─── 本文

Past days 2012

2012年某日の記憶の欠片

2012

Jan.12th.2012

年明けての福岡・貘。

 

今日はいつもと違う空気。
バタバタと鳴る床に明るい声。縁の客が子供達連れで来ているようだ。
ぐっと下がった平均年齢が微笑ましく、愉快でもある。
応対に忙しい小田さんとの話もそこそこに、今年最初の目玉展示を観る。

 

大浦さん・佐々さん・末藤さんの御三方が組むとあっては放っては置けない。
美しい統一感と不穏な違和感の同居はこの企画ならではだ。

 

市美・鈴木さんの企画展。人の生きるこの世界のふくらみを意識する。

 

短い滞在だが、良いものに触れたと思う。

 

 

Feb.12th.2012

福岡。読売・小林さんの退社祝賀パーティー。

グランド・ハイアットというロケーションは勿論だが、この豪華な面々はどうだろう。福岡の美術界が爆縮しているようだ。

これは所謂上澄みのお付き合いではなく、小林さん本人の肉弾戦の賜物だ。
柔和な笑顔・熱い語り口・深く鋭い指摘 どの瞬間にも魂が宿る。


幾度も発表を観て頂き、記事にもして頂いたが、的外れな提灯記事など一つもない。
 「解せんなあ」と、眉をしかめた彼に切り込まれたこともあるが、そうして紡がれた文章にはこちらがはっとする、新しい解釈が息づいていた。


誰かのために創る、というのはどこかウソくさいが、この人に認めてもらいたい、と思って創ることはある。
自分の場合、そのひとりが彼だ。

ものを書くことは続ける。視野が自由になった。 そう言う彼にこれからも期待したい。

 

 

(貘でのアットホームな二次会も楽しく、とても有意義な夜でした。作家・酒井忠臣さんと小川幸一さんの飄々とした掛け合いが面白く、程良くお酒も進みました。)

──────
─── 資料

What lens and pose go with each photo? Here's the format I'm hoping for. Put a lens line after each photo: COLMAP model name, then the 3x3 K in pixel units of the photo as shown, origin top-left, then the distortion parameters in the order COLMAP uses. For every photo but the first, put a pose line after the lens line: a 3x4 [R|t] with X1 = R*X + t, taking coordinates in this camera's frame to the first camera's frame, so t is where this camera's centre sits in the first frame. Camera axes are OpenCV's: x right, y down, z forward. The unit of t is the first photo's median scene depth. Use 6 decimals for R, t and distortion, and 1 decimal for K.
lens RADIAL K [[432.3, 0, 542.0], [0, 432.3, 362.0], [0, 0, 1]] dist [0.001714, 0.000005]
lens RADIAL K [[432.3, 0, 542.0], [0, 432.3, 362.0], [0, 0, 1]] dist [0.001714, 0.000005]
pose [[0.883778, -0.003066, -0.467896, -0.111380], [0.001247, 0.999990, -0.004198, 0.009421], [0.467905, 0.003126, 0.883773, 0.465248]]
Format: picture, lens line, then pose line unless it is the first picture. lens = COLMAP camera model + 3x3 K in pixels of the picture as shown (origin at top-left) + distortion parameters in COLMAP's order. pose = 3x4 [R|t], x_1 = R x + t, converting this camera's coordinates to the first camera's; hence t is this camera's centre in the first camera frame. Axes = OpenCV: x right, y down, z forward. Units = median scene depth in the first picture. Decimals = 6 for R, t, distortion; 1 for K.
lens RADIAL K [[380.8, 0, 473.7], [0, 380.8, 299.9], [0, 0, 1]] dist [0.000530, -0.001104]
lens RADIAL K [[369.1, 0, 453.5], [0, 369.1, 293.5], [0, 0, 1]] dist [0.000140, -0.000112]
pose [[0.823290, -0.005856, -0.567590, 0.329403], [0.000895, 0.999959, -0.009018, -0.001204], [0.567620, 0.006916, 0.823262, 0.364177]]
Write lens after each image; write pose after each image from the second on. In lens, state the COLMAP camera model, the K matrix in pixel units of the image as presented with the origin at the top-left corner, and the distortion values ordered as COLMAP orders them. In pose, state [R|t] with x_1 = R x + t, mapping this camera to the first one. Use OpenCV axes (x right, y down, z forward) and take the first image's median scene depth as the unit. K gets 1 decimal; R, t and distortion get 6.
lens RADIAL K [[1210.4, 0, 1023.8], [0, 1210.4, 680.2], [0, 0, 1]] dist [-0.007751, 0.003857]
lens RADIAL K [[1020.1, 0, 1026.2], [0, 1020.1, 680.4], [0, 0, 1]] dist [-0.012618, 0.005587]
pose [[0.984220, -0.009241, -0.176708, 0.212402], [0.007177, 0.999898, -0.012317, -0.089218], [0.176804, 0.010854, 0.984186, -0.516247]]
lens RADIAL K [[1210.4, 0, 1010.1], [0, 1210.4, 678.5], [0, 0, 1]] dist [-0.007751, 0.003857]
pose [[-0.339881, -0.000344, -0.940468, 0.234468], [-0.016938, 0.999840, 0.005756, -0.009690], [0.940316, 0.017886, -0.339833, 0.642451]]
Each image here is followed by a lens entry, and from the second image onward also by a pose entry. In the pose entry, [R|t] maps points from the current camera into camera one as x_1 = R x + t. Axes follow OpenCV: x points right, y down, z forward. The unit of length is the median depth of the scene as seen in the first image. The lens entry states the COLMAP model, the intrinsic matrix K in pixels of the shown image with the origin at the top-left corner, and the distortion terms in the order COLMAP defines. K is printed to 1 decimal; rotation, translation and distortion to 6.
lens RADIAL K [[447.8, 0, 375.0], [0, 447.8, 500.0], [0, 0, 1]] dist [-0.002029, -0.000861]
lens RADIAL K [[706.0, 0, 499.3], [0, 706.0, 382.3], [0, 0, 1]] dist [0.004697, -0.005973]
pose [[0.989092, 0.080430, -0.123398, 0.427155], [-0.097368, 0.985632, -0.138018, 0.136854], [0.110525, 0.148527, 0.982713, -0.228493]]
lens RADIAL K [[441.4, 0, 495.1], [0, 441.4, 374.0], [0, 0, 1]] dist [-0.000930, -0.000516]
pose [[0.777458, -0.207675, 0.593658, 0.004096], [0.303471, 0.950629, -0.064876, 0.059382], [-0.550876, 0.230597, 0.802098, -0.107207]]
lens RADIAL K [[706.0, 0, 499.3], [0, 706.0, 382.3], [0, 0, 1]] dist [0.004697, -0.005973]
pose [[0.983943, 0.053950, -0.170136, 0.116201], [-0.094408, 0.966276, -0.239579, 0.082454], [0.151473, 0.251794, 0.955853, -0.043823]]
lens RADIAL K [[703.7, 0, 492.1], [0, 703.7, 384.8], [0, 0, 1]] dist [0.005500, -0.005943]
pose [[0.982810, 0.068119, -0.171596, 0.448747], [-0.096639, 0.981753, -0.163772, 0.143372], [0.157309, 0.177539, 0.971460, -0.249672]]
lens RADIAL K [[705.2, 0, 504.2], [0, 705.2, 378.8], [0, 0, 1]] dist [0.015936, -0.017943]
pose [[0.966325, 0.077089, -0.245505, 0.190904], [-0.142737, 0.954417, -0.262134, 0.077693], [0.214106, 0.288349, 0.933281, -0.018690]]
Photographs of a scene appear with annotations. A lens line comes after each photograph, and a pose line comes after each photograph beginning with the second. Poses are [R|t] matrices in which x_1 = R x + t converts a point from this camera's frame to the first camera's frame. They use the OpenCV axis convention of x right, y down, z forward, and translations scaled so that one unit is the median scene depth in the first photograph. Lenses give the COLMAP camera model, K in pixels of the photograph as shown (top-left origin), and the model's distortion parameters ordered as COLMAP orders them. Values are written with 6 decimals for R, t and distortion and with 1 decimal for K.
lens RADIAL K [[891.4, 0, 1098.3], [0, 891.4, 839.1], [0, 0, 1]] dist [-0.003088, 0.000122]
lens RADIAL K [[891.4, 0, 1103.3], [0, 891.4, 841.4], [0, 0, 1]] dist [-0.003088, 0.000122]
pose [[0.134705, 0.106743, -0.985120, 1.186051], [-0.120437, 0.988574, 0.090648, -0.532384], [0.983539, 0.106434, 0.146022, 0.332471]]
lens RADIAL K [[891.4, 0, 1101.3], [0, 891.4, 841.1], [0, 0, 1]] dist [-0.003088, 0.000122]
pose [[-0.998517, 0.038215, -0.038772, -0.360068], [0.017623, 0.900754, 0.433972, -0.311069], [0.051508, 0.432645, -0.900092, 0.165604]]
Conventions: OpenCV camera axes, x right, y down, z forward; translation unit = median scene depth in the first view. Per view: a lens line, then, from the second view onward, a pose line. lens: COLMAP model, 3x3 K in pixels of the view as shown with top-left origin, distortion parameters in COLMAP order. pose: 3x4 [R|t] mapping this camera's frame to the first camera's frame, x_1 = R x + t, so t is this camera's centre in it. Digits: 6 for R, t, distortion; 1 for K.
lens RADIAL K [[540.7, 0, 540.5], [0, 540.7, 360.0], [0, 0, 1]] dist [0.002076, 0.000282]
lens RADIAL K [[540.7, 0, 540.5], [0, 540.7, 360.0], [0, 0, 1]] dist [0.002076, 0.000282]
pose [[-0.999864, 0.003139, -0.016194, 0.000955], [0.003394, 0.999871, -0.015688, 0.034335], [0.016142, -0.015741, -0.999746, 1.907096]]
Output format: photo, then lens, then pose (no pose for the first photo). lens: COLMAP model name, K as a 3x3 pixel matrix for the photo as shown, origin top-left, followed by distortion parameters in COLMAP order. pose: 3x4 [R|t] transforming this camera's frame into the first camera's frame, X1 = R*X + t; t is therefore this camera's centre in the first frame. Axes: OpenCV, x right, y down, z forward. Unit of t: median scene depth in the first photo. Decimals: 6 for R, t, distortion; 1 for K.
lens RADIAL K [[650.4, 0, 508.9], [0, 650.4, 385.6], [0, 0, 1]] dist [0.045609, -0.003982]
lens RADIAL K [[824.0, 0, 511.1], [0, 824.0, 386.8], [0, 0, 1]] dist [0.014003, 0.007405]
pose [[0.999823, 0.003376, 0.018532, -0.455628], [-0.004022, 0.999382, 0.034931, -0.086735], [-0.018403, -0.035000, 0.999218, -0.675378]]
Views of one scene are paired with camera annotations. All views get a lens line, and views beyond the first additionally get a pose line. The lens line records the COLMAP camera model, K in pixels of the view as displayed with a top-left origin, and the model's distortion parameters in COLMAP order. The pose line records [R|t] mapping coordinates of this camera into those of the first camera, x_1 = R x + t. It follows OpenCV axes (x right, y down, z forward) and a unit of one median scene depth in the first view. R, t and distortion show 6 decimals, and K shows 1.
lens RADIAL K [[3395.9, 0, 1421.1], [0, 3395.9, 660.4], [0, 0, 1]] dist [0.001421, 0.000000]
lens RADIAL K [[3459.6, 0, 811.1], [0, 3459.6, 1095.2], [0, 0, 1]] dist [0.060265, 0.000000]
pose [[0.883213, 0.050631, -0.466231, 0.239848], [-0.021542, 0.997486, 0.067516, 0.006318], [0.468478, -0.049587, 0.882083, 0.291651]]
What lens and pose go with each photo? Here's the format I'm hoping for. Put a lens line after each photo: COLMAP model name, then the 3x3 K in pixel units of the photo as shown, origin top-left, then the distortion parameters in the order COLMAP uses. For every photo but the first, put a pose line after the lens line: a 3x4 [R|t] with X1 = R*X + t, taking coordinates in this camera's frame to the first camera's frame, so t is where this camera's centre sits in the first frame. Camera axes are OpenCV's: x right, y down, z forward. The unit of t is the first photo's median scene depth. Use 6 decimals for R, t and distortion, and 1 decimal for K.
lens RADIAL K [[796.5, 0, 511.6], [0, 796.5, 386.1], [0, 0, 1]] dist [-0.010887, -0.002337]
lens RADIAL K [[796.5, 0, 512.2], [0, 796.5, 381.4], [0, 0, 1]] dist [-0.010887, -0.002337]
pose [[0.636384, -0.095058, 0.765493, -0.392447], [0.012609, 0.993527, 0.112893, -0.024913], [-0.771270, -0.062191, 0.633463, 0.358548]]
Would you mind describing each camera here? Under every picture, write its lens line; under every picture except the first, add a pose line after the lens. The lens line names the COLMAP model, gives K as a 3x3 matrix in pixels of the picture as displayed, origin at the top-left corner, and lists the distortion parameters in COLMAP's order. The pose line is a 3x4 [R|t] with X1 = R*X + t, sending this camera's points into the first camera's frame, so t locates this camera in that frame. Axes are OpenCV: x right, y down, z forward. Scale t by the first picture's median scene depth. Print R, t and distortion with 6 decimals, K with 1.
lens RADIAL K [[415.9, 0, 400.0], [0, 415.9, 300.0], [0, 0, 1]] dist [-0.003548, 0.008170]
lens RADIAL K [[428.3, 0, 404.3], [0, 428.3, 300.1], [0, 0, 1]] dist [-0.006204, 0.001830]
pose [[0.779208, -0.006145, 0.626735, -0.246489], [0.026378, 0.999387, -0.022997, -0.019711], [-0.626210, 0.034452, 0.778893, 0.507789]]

──────

**課題の指示**
**A)** 次の(i)〜(iii)が本文の内容と合っているかどうか、それぞれ「はい」か「いいえ」で答え、判断の根拠となる本文の語句をそのまま引用してください。(i) 1月12日の貘には子供連れの客が来ていた。(ii) 小林さんの退社祝賀パーティーは貘で開かれた。(iii) 筆者は、小林さんの記事には的外れなものもあったと述べている。
**B)** 2012年の日々を綴った本文を、最後の文の続きから書き継いでください。
資料は本文とは関係がありません。

**解答例**
**A)**
(i) はい。「縁の客が子供達連れで来ているようだ。」
(ii) いいえ。「グランド・ハイアットというロケーションは勿論だが」
(iii) いいえ。「的外れな提灯記事など一つもない」

**B)**
 

Mar.25th.2012

街角に立つこれは何の呪いだろうか。

5月後半に迫る熊本展。壁面や搬入口の下見に県美分館へ。
個性的でありながらも融通の効かなそうな空間。コンディションは判ったが、実際どのような展示になるのだろう。
頭の痛い搬入出。制限もまた作品を創るのだが、まだしばらくは悩むことになりそうだ。

この時期特有の言い表せないメランコリー。
 慣れ、ということはないらしいが、慣れた顔をしてみせることが上手くなれるのだろうか。


風雨に曝される以前の君は、どんな歌を運んでいた?

 

 

Apr.1st.2012

カメラを持ち歩くことも少なくなった昨今。
無理矢理往く春を収めようとする午後遅く。

 

 

May.4th.2012

都城市立美術館・南九州からのSINDOU。

つまらないことに感けて神経を擦り減らすことが多かった中、この会場に身を置けたことは本望かつ上等といったところか。
企画展は見合い、グループ展は恋愛に似る。
敬愛する作家方との共演はスリリングで心地良い。異なる地平を見ながらも、ものづくりとしての良心で繋がっている。

義理がらみが嫌で避けてきた地元での発表だが、観客のありきたりでない反応にははっとさせられる。今迄食わず嫌いだったのだろうか。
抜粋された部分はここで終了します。